И этот начальственный крик тоже надоел до тошноты. И почему это они никак не могут вдоволь наорать друг на друга и что-нибудь решить окончательно, прежде чем морочить голову автору?
На радио отказались передавать прочитанные Анной Андреевной стихи. Она уверена, что и вечера ее в Музее Маяковского, намеченного на 26 апреля, – не будет.
Я спросила, как она думает: результат ли это «Реквиема» – все эти запреты – или что другое?
– Результат «Реквиема» в Мюнхене и «дела Бродского» в Ленинграде, – отвечала она.
Гадание наше постоянное – что из-за чего? – тоже мне осточертело. В темноте кто-то играет с нами в жмурки.
Я взяла со столика листок бумаги и написала Анне Андреевне свою новость: Юрий Павлович Анненков дал мне знать из Парижа, что скоро там выйдет «Софья».
Будет скандал? Или соблаговолят не заметить? Кто знает!
Анна Андреевна прочла, вернула мне записку, потом, глянув на потолок, со вздохом развела руками – и я выбросила листочек в уборную.
Тут пришла Эмма Григорьевна. Я с интересом прислушивалась к ее с Анной Андреевной разговорам, хотя участвовать не могла и ухватывала далеко не всё. Пушкин!

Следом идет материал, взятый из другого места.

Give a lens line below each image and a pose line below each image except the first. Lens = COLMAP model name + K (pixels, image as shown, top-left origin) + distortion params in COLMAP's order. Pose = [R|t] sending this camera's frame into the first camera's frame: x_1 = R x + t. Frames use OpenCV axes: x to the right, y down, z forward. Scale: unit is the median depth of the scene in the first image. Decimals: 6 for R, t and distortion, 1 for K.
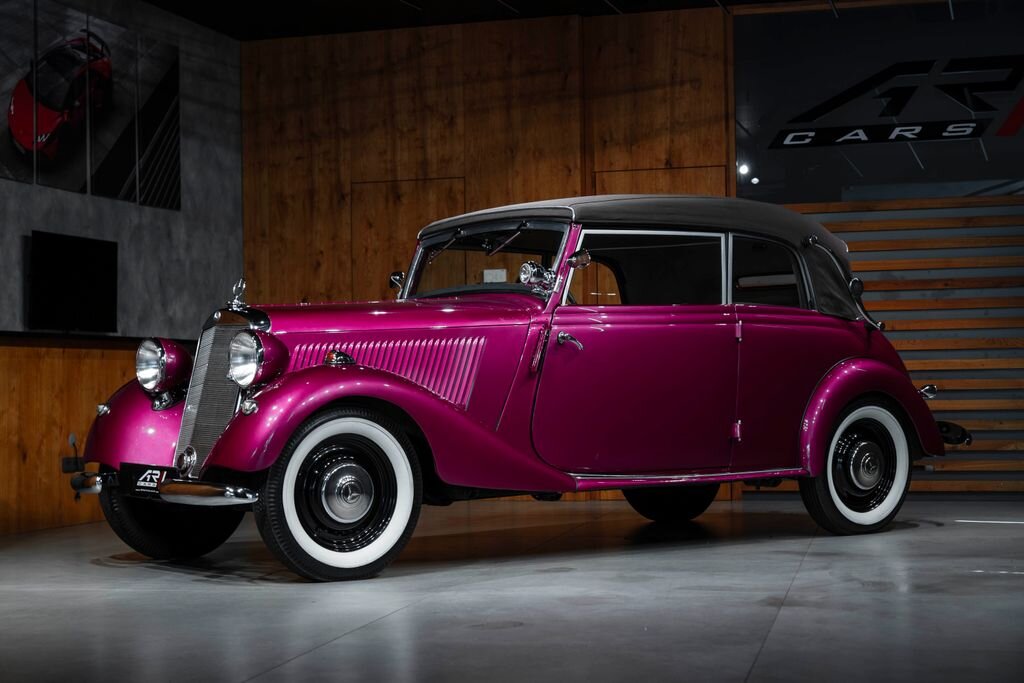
lens RADIAL K [[1757.4, 0, 513.5], [0, 1757.4, 350.1], [0, 0, 1]] dist [-0.019069, 0.000000]
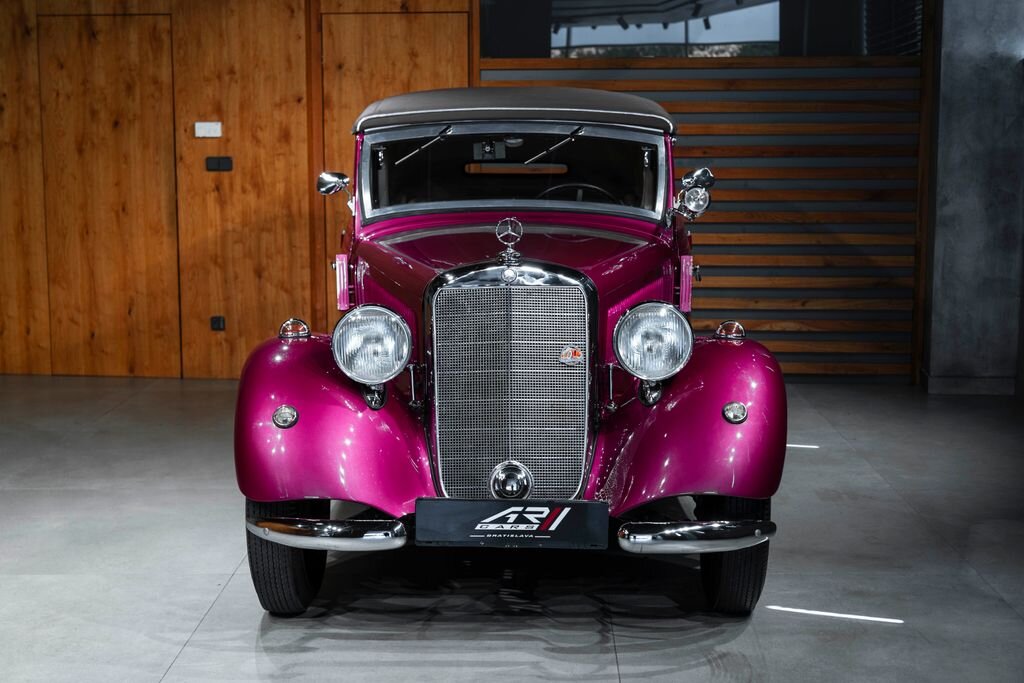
lens RADIAL K [[1526.5, 0, 513.9], [0, 1526.5, 341.5], [0, 0, 1]] dist [0.009807, 0.000000]
pose [[0.983110, -0.012944, 0.182560, -0.000959], [-0.015514, 0.988011, 0.153600, -0.060144], [-0.182360, -0.153838, 0.971122, 0.216932]]
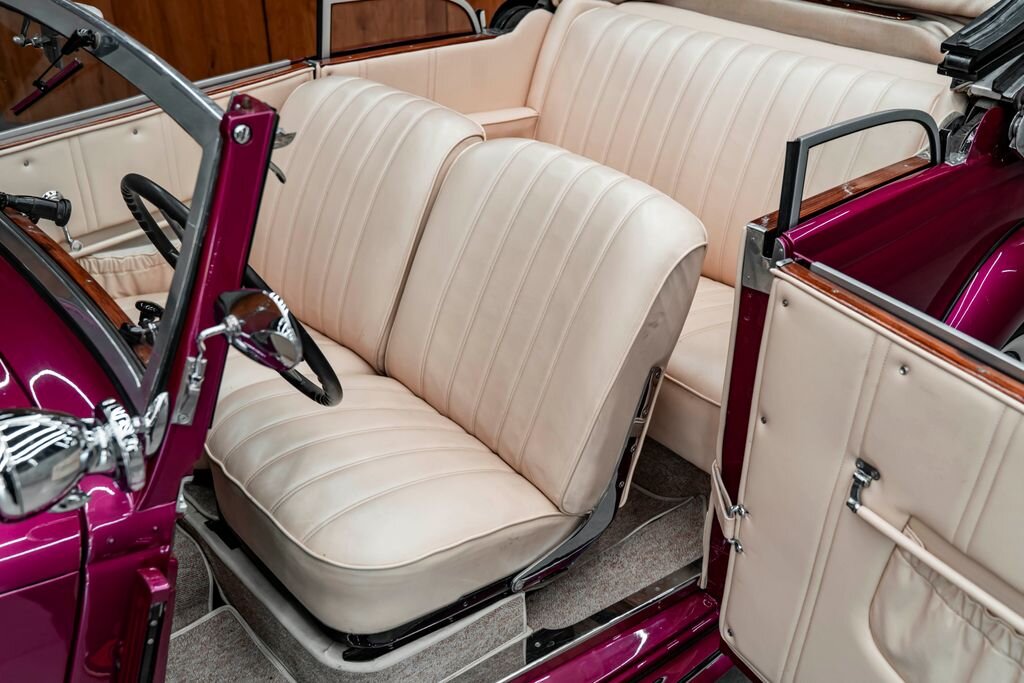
lens RADIAL K [[1043.1, 0, 518.5], [0, 1043.1, 345.6], [0, 0, 1]] dist [0.009684, 0.000000]
pose [[0.996273, -0.035730, 0.078511, 0.040878], [-0.010134, 0.855395, 0.517877, -0.081214], [-0.085662, -0.516743, 0.851845, 0.589960]]
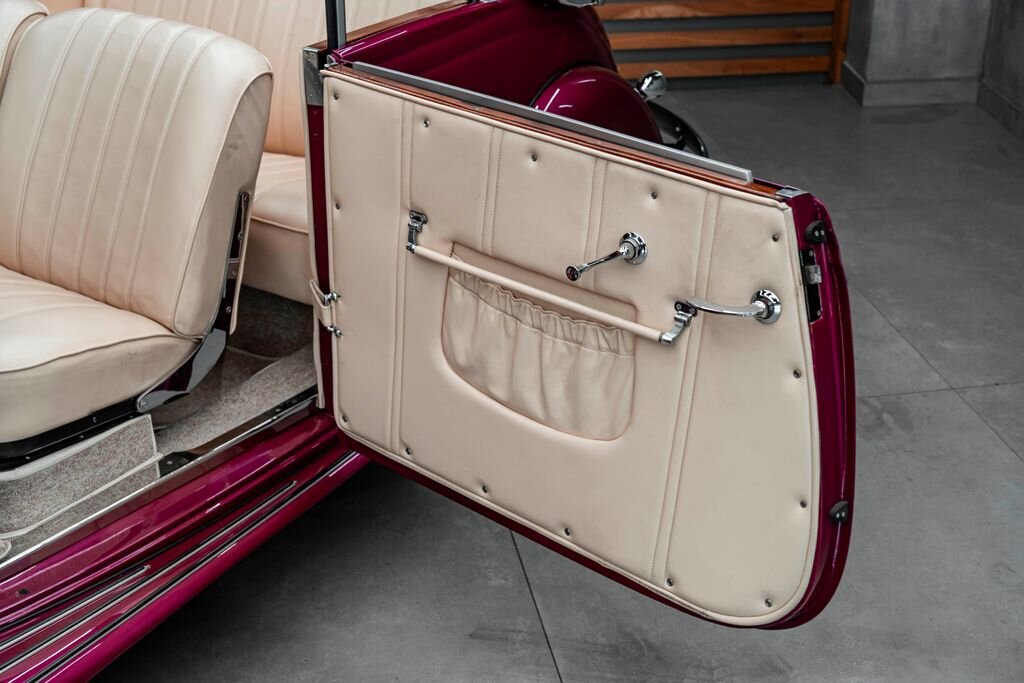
lens RADIAL K [[1500.6, 0, 507.9], [0, 1500.6, 341.0], [0, 0, 1]] dist [0.014785, 0.000000]
pose [[0.925766, -0.160201, 0.342480, 0.024922], [-0.013289, 0.891454, 0.452917, -0.088395], [-0.377863, -0.423847, 0.823149, 0.487241]]
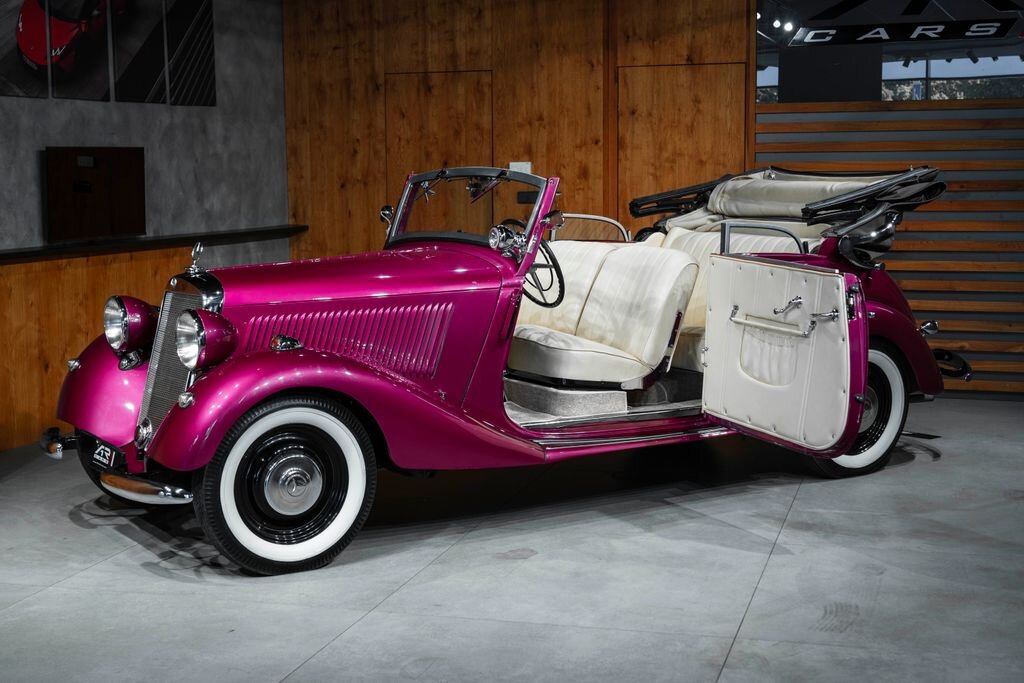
lens RADIAL K [[1475.5, 0, 511.4], [0, 1475.5, 343.5], [0, 0, 1]] dist [0.001661, 0.000000]
pose [[0.997590, 0.014127, -0.067929, 0.047149], [-0.004364, 0.989888, 0.141785, -0.066231], [0.069245, -0.141147, 0.987564, 0.132375]]
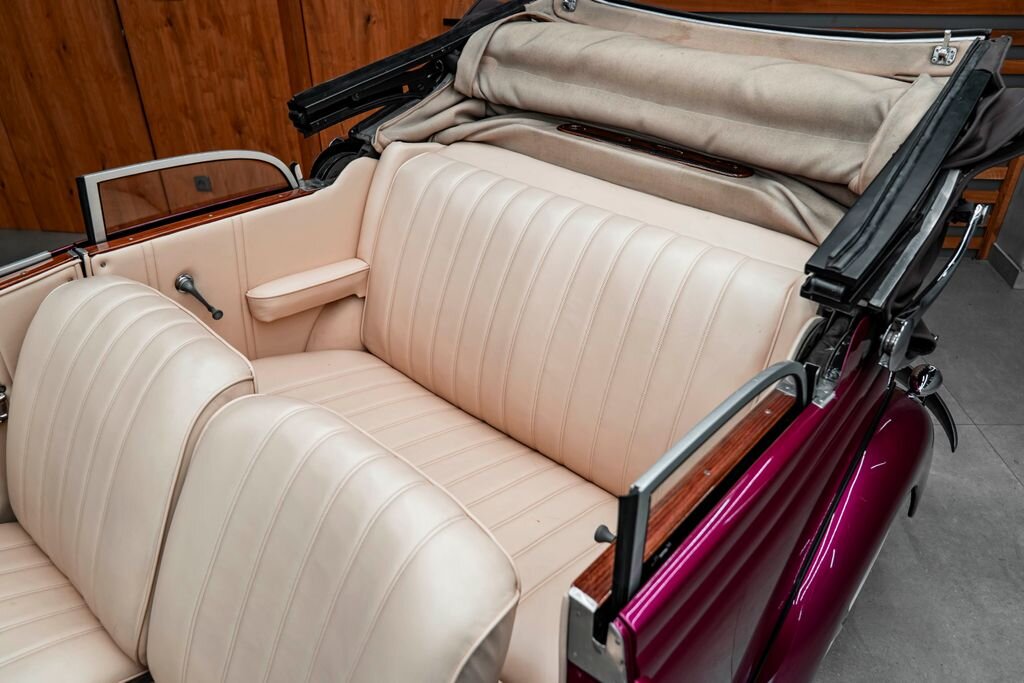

В Италии, в Милане, хотят издать книгу ее статей о Пушкине. Хорошо бы! Она советовалась с Эммой о составе126. Потом Анна Андреевна читала принесенные Эммой копии каких-то архивных документов – кажется, всё тех же писем Карамзиных.
– До Пушкина им уже никакого дела не было, – говорила Анна Андреевна. – Наталия Николаевна! вот это было интересно. А тут возле ходил какой-то маленький, курчавенький, писал стихи – кому это интересно?
Маргарита Иосифовна пригласила нас чай пить. Мы перешли в столовую, сели к столу, а Эмма Григорьевна по дороге отстала в передней и начала одеваться. Анна Андреевна – от стола – пыталась ее удержать. «Почему же вы уходите? Я вас так давно не видала, а вы уходите! Посидите еще!» Эмма отговаривалась поздним часом, далью, неудобным сообщением, пересадками… Надела пальто, шляпу, перчатки, но никак не могла попасть кончиком пояса в пряжку.
– Нет, мне пора, – решительно сказала она. – Час поздний. К тому же носятся слухи, что на сегодня в нашем районе назначен еврейский погром.
– И вы боитесь опоздать? – спросила от стола Анна Андреевна.
Эмма расхохоталась, но все-таки ушла.
Девочки – Маша и Таня – принесли чай и сели с нами. За столом было вкусно, а общий разговор не клеился. Наконец, болтовня разгорелась: Маша задала Анне Андреевне тот же вопрос, какой некогда я: была ли красива Любовь Дмитриевна Блок? Ну, это привычная и хорошо разработанная Анной Андреевной тема.